== Records shown ==
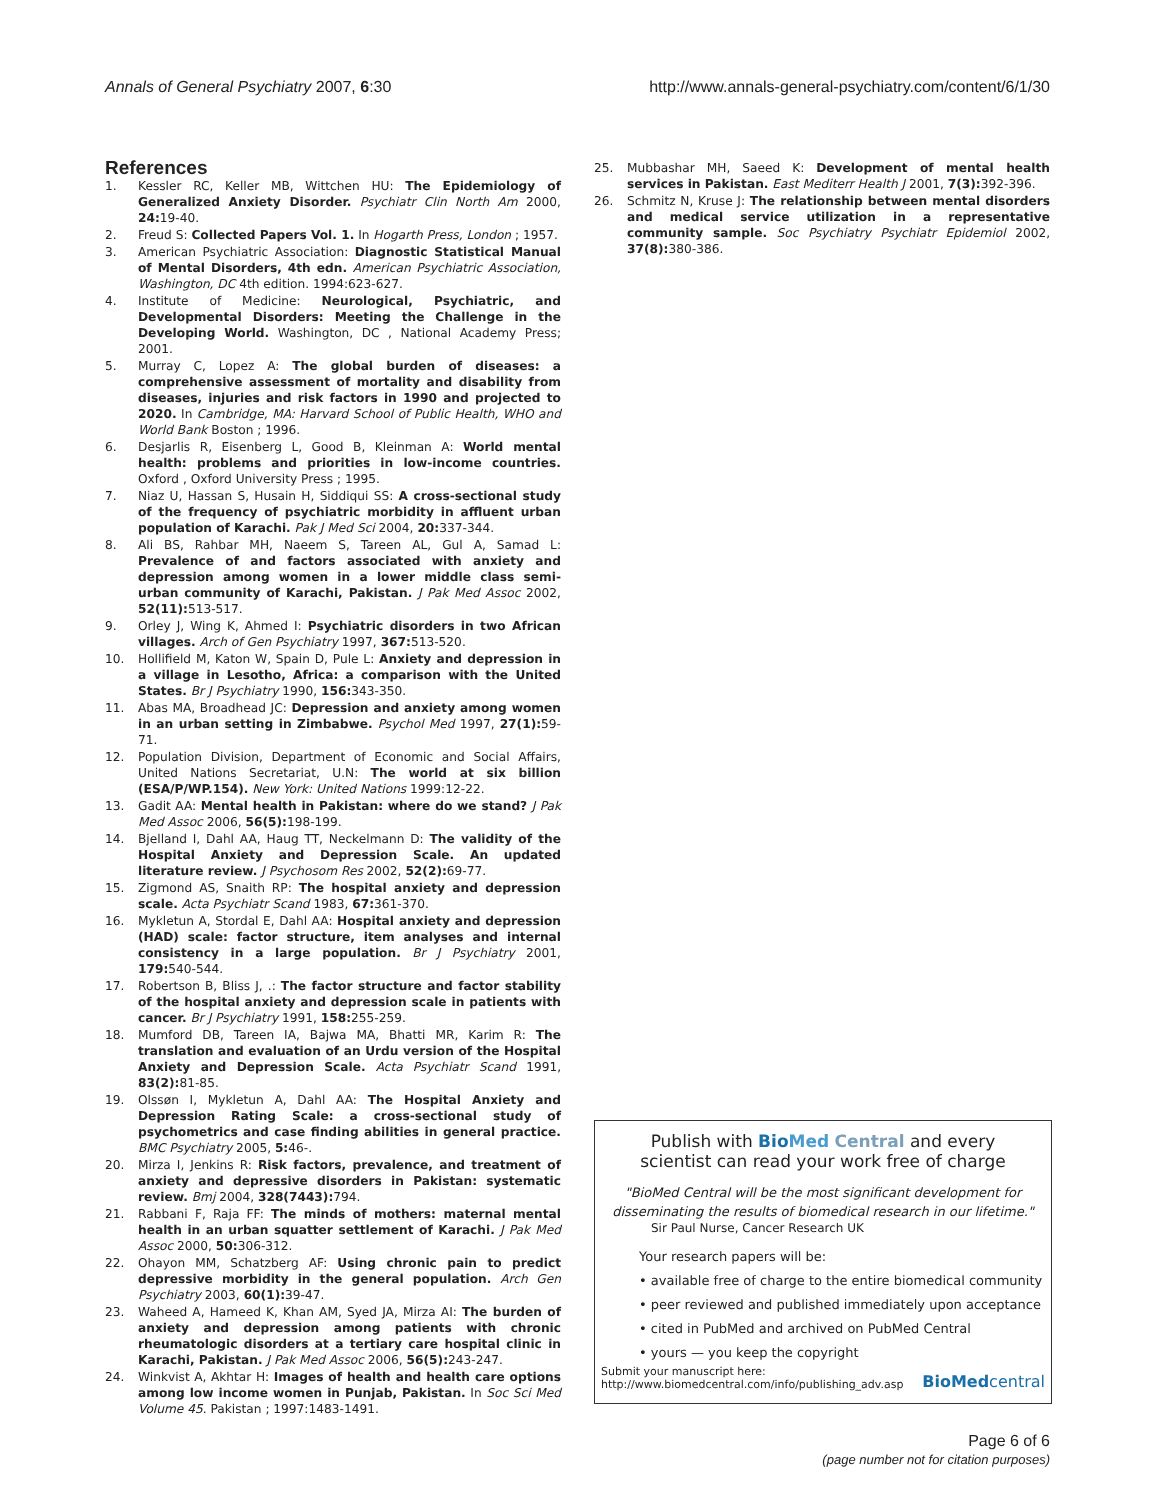Annals of General Psychiatry 2007, 6:30 http://www.annals-general-psychiatry.com/content/6/1/30
References
1. Kessler RC, Keller MB, Wittchen HU: The Epidemiology of Generalized Anxiety Disorder. Psychiatr Clin North Am 2000, 24: 19-40.
2. Freud S: Collected Papers Vol. 1. In Hogarth Press, London ; 1957.
3. American Psychiatric Association: Diagnostic Statistical Manual of Mental Disorders, 4th edn. American Psychiatric Association, Washington, DC 4th edition. 1994:623-627.
4. Institute of Medicine: Neurological, Psychiatric, and Developmental Disorders: Meeting the Challenge in the Developing World. Washington, DC , National Academy Press; 2001.
5. Murray C, Lopez A: The global burden of diseases: a comprehensive assessment of mortality and disability from diseases, injuries and risk factors in 1990 and projected to 2020. In Cambridge, MA: Harvard School of Public Health, WHO and World Bank Boston ; 1996.
6. Desjarlis R, Eisenberg L, Good B, Kleinman A: World mental health: problems and priorities in low-income countries. Oxford , Oxford University Press ; 1995.
7. Niaz U, Hassan S, Husain H, Siddiqui SS: A cross-sectional study of the frequency of psychiatric morbidity in affluent urban population of Karachi. Pak J Med Sci 2004, 20: 337-344.
8. Ali BS, Rahbar MH, Naeem S, Tareen AL, Gul A, Samad L: Prevalence of and factors associated with anxiety and depression among women in a lower middle class semi-urban community of Karachi, Pakistan. J Pak Med Assoc 2002, 52(11): 513-517.
9. Orley J, Wing K, Ahmed I: Psychiatric disorders in two African villages. Arch of Gen Psychiatry 1997, 367: 513-520.
10. Hollifield M, Katon W, Spain D, Pule L: Anxiety and depression in a village in Lesotho, Africa: a comparison with the United States. Br J Psychiatry 1990, 156: 343-350.
11. Abas MA, Broadhead JC: Depression and anxiety among women in an urban setting in Zimbabwe. Psychol Med 1997, 27(1): 59-71.
12. Population Division, Department of Economic and Social Affairs, United Nations Secretariat, U.N: The world at six billion (ESA/P/WP.154). New York: United Nations 1999:12-22.
13. Gadit AA: Mental health in Pakistan: where do we stand? J Pak Med Assoc 2006, 56(5): 198-199.
14. Bjelland I, Dahl AA, Haug TT, Neckelmann D: The validity of the Hospital Anxiety and Depression Scale. An updated literature review. J Psychosom Res 2002, 52(2): 69-77.
15. Zigmond AS, Snaith RP: The hospital anxiety and depression scale. Acta Psychiatr Scand 1983, 67: 361-370.
16. Mykletun A, Stordal E, Dahl AA: Hospital anxiety and depression (HAD) scale: factor structure, item analyses and internal consistency in a large population. Br J Psychiatry 2001, 179: 540-544.
17. Robertson B, Bliss J, .: The factor structure and factor stability of the hospital anxiety and depression scale in patients with cancer. Br J Psychiatry 1991, 158: 255-259.
18. Mumford DB, Tareen IA, Bajwa MA, Bhatti MR, Karim R: The translation and evaluation of an Urdu version of the Hospital Anxiety and Depression Scale. Acta Psychiatr Scand 1991, 83(2): 81-85.
19. Olssøn I, Mykletun A, Dahl AA: The Hospital Anxiety and Depression Rating Scale: a cross-sectional study of psychometrics and case finding abilities in general practice. BMC Psychiatry 2005, 5: 46-.
20. Mirza I, Jenkins R: Risk factors, prevalence, and treatment of anxiety and depressive disorders in Pakistan: systematic review. Bmj 2004, 328(7443): 794.
21. Rabbani F, Raja FF: The minds of mothers: maternal mental health in an urban squatter settlement of Karachi. J Pak Med Assoc 2000, 50: 306-312.
22. Ohayon MM, Schatzberg AF: Using chronic pain to predict depressive morbidity in the general population. Arch Gen Psychiatry 2003, 60(1): 39-47.
23. Waheed A, Hameed K, Khan AM, Syed JA, Mirza AI: The burden of anxiety and depression among patients with chronic rheumatologic disorders at a tertiary care hospital clinic in Karachi, Pakistan. J Pak Med Assoc 2006, 56(5): 243-247.
24. Winkvist A, Akhtar H: Images of health and health care options among low income women in Punjab, Pakistan. In Soc Sci Med Volume 45. Pakistan ; 1997:1483-1491.
25. Mubbashar MH, Saeed K: Development of mental health services in Pakistan. East Mediterr Health J 2001, 7(3): 392-396.
26. Schmitz N, Kruse J: The relationship between mental disorders and medical service utilization in a representative community sample. Soc Psychiatry Psychiatr Epidemiol 2002, 37(8): 380-386.
Publish with Bio Med Central and every
scientist can read your work free of charge
"BioMed Central will be the most significant development for disseminating the results of biomedical research in our lifetime."
Sir Paul Nurse, Cancer Research UK
Your research papers will be:
• available free of charge to the entire biomedical community
• peer reviewed and published immediately upon acceptance
• cited in PubMed and archived on PubMed Central
• yours — you keep the copyright
Submit your manuscript here:
http://www.biomedcentral.com/info/publishing_adv.asp BioMedcentral
Page 6 of 6
(page number not for citation purposes)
===
## Work item
An exact restatement of every record is required. Omit the images.

## Output
Annals of General Psychiatry 2007, 6:30 http://www.annals-general-psychiatry.com/content/6/1/30
References
1. Kessler RC, Keller MB, Wittchen HU: The Epidemiology of Generalized Anxiety Disorder. Psychiatr Clin North Am 2000, 24: 19-40.
2. Freud S: Collected Papers Vol. 1. In Hogarth Press, London ; 1957.
3. American Psychiatric Association: Diagnostic Statistical Manual of Mental Disorders, 4th edn. American Psychiatric Association, Washington, DC 4th edition. 1994:623-627.
4. Institute of Medicine: Neurological, Psychiatric, and Developmental Disorders: Meeting the Challenge in the Developing World. Washington, DC , National Academy Press; 2001.
5. Murray C, Lopez A: The global burden of diseases: a comprehensive assessment of mortality and disability from diseases, injuries and risk factors in 1990 and projected to 2020. In Cambridge, MA: Harvard School of Public Health, WHO and World Bank Boston ; 1996.
6. Desjarlis R, Eisenberg L, Good B, Kleinman A: World mental health: problems and priorities in low-income countries. Oxford , Oxford University Press ; 1995.
7. Niaz U, Hassan S, Husain H, Siddiqui SS: A cross-sectional study of the frequency of psychiatric morbidity in affluent urban population of Karachi. Pak J Med Sci 2004, 20: 337-344.
8. Ali BS, Rahbar MH, Naeem S, Tareen AL, Gul A, Samad L: Prevalence of and factors associated with anxiety and depression among women in a lower middle class semi-urban community of Karachi, Pakistan. J Pak Med Assoc 2002, 52(11): 513-517.
9. Orley J, Wing K, Ahmed I: Psychiatric disorders in two African villages. Arch of Gen Psychiatry 1997, 367: 513-520.
10. Hollifield M, Katon W, Spain D, Pule L: Anxiety and depression in a village in Lesotho, Africa: a comparison with the United States. Br J Psychiatry 1990, 156: 343-350.
11. Abas MA, Broadhead JC: Depression and anxiety among women in an urban setting in Zimbabwe. Psychol Med 1997, 27(1): 59-71.
12. Population Division, Department of Economic and Social Affairs, United Nations Secretariat, U.N: The world at six billion (ESA/P/WP.154). New York: United Nations 1999:12-22.
13. Gadit AA: Mental health in Pakistan: where do we stand? J Pak Med Assoc 2006, 56(5): 198-199.
14. Bjelland I, Dahl AA, Haug TT, Neckelmann D: The validity of the Hospital Anxiety and Depression Scale. An updated literature review. J Psychosom Res 2002, 52(2): 69-77.
15. Zigmond AS, Snaith RP: The hospital anxiety and depression scale. Acta Psychiatr Scand 1983, 67: 361-370.
16. Mykletun A, Stordal E, Dahl AA: Hospital anxiety and depression (HAD) scale: factor structure, item analyses and internal consistency in a large population. Br J Psychiatry 2001, 179: 540-544.
17. Robertson B, Bliss J, .: The factor structure and factor stability of the hospital anxiety and depression scale in patients with cancer. Br J Psychiatry 1991, 158: 255-259.
18. Mumford DB, Tareen IA, Bajwa MA, Bhatti MR, Karim R: The translation and evaluation of an Urdu version of the Hospital Anxiety and Depression Scale. Acta Psychiatr Scand 1991, 83(2): 81-85.
19. Olssøn I, Mykletun A, Dahl AA: The Hospital Anxiety and Depression Rating Scale: a cross-sectional study of psychometrics and case finding abilities in general practice. BMC Psychiatry 2005, 5: 46-.
20. Mirza I, Jenkins R: Risk factors, prevalence, and treatment of anxiety and depressive disorders in Pakistan: systematic review. Bmj 2004, 328(7443): 794.
21. Rabbani F, Raja FF: The minds of mothers: maternal mental health in an urban squatter settlement of Karachi. J Pak Med Assoc 2000, 50: 306-312.
22. Ohayon MM, Schatzberg AF: Using chronic pain to predict depressive morbidity in the general population. Arch Gen Psychiatry 2003, 60(1): 39-47.
23. Waheed A, Hameed K, Khan AM, Syed JA, Mirza AI: The burden of anxiety and depression among patients with chronic rheumatologic disorders at a tertiary care hospital clinic in Karachi, Pakistan. J Pak Med Assoc 2006, 56(5): 243-247.
24. Winkvist A, Akhtar H: Images of health and health care options among low income women in Punjab, Pakistan. In Soc Sci Med Volume 45. Pakistan ; 1997:1483-1491.
25. Mubbashar MH, Saeed K: Development of mental health services in Pakistan. East Mediterr Health J 2001, 7(3): 392-396.
26. Schmitz N, Kruse J: The relationship between mental disorders and medical service utilization in a representative community sample. Soc Psychiatry Psychiatr Epidemiol 2002, 37(8): 380-386.
Publish with Bio Med Central and every
scientist can read your work free of charge
"BioMed Central will be the most significant development for disseminating the results of biomedical research in our lifetime."
Sir Paul Nurse, Cancer Research UK
Your research papers will be:
• available free of charge to the entire biomedical community
• peer reviewed and published immediately upon acceptance
• cited in PubMed and archived on PubMed Central
• yours — you keep the copyright
Submit your manuscript here:
http://www.biomedcentral.com/info/publishing_adv.asp BioMedcentral
Page 6 of 6
(page number not for citation purposes)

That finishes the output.